Stored data entries
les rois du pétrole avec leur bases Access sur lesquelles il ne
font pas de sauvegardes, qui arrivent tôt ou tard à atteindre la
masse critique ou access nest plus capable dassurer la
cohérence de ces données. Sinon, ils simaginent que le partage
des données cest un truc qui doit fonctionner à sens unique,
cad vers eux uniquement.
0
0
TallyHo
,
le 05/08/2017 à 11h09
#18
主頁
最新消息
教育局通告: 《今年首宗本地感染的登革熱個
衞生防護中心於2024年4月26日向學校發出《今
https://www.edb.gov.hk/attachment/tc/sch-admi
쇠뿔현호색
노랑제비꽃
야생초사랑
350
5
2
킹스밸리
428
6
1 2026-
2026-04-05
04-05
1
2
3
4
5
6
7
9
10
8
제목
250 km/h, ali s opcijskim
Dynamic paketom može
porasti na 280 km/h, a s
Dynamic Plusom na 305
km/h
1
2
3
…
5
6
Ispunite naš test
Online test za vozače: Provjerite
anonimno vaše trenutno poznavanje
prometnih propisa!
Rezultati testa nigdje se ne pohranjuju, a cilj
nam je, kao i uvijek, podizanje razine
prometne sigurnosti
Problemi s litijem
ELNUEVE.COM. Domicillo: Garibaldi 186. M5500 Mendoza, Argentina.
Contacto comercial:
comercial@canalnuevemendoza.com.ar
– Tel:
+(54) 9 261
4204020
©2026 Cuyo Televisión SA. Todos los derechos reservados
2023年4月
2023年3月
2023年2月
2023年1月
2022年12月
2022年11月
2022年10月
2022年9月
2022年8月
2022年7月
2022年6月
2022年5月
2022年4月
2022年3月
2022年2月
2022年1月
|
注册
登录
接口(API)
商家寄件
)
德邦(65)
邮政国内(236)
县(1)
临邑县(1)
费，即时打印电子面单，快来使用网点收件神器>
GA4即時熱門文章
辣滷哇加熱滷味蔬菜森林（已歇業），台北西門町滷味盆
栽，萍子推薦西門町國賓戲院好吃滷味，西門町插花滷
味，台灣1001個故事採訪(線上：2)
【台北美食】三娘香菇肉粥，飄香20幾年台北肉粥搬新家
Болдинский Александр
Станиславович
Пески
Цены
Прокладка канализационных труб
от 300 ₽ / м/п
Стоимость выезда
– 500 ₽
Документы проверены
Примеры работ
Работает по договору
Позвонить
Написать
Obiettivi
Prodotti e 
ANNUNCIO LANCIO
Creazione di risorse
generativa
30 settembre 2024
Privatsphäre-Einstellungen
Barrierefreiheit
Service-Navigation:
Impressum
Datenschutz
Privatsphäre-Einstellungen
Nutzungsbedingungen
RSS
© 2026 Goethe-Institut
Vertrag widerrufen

## Directions
Give back all the data exactly as it was written.

## Response to the exercise
les rois du pétrole avec leur bases Access sur lesquelles il ne
font pas de sauvegardes, qui arrivent tôt ou tard à atteindre la
masse critique ou access nest plus capable dassurer la
cohérence de ces données. Sinon, ils simaginent que le partage
des données cest un truc qui doit fonctionner à sens unique,
cad vers eux uniquement.
0
0
TallyHo
,
le 05/08/2017 à 11h09
#18
主頁
最新消息
教育局通告: 《今年首宗本地感染的登革熱個
衞生防護中心於2024年4月26日向學校發出《今
https://www.edb.gov.hk/attachment/tc/sch-admi
쇠뿔현호색
노랑제비꽃
야생초사랑
350
5
2
킹스밸리
428
6
1 2026-
2026-04-05
04-05
1
2
3
4
5
6
7
9
10
8
제목
250 km/h, ali s opcijskim
Dynamic paketom može
porasti na 280 km/h, a s
Dynamic Plusom na 305
km/h
1
2
3
…
5
6
Ispunite naš test
Online test za vozače: Provjerite
anonimno vaše trenutno poznavanje
prometnih propisa!
Rezultati testa nigdje se ne pohranjuju, a cilj
nam je, kao i uvijek, podizanje razine
prometne sigurnosti
Problemi s litijem
ELNUEVE.COM. Domicillo: Garibaldi 186. M5500 Mendoza, Argentina.
Contacto comercial:
comercial@canalnuevemendoza.com.ar
– Tel:
+(54) 9 261
4204020
©2026 Cuyo Televisión SA. Todos los derechos reservados
2023年4月
2023年3月
2023年2月
2023年1月
2022年12月
2022年11月
2022年10月
2022年9月
2022年8月
2022年7月
2022年6月
2022年5月
2022年4月
2022年3月
2022年2月
2022年1月
|
注册
登录
接口(API)
商家寄件
)
德邦(65)
邮政国内(236)
县(1)
临邑县(1)
费，即时打印电子面单，快来使用网点收件神器>
GA4即時熱門文章
辣滷哇加熱滷味蔬菜森林（已歇業），台北西門町滷味盆
栽，萍子推薦西門町國賓戲院好吃滷味，西門町插花滷
味，台灣1001個故事採訪(線上：2)
【台北美食】三娘香菇肉粥，飄香20幾年台北肉粥搬新家
Болдинский Александр
Станиславович
Пески
Цены
Прокладка канализационных труб
от 300 ₽ / м/п
Стоимость выезда
– 500 ₽
Документы проверены
Примеры работ
Работает по договору
Позвонить
Написать
Obiettivi
Prodotti e 
ANNUNCIO LANCIO
Creazione di risorse
generativa
30 settembre 2024
Privatsphäre-Einstellungen
Barrierefreiheit
Service-Navigation:
Impressum
Datenschutz
Privatsphäre-Einstellungen
Nutzungsbedingungen
RSS
© 2026 Goethe-Institut
Vertrag widerrufen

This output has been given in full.